**Extracted information**
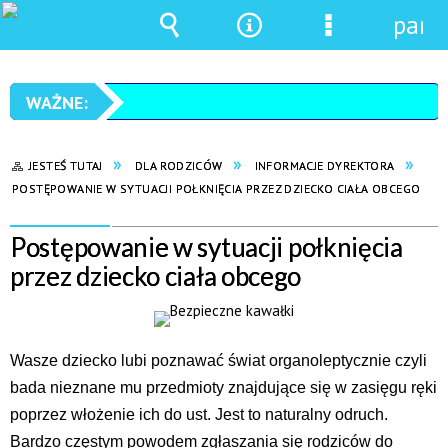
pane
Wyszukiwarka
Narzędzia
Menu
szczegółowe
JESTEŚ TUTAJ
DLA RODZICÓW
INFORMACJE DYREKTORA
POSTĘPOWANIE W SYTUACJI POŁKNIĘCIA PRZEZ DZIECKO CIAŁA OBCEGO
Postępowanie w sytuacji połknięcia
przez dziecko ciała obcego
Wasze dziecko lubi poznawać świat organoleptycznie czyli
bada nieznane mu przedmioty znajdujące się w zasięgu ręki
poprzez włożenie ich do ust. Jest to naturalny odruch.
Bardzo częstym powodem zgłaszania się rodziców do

**Task description**
Your copy of the entries must be exact and must not include any of their pictures.

**Task answer**
pane
Wyszukiwarka
Narzędzia
Menu
szczegółowe
JESTEŚ TUTAJ
DLA RODZICÓW
INFORMACJE DYREKTORA
POSTĘPOWANIE W SYTUACJI POŁKNIĘCIA PRZEZ DZIECKO CIAŁA OBCEGO
Postępowanie w sytuacji połknięcia
przez dziecko ciała obcego
Wasze dziecko lubi poznawać świat organoleptycznie czyli
bada nieznane mu przedmioty znajdujące się w zasięgu ręki
poprzez włożenie ich do ust. Jest to naturalny odruch.
Bardzo częstym powodem zgłaszania się rodziców do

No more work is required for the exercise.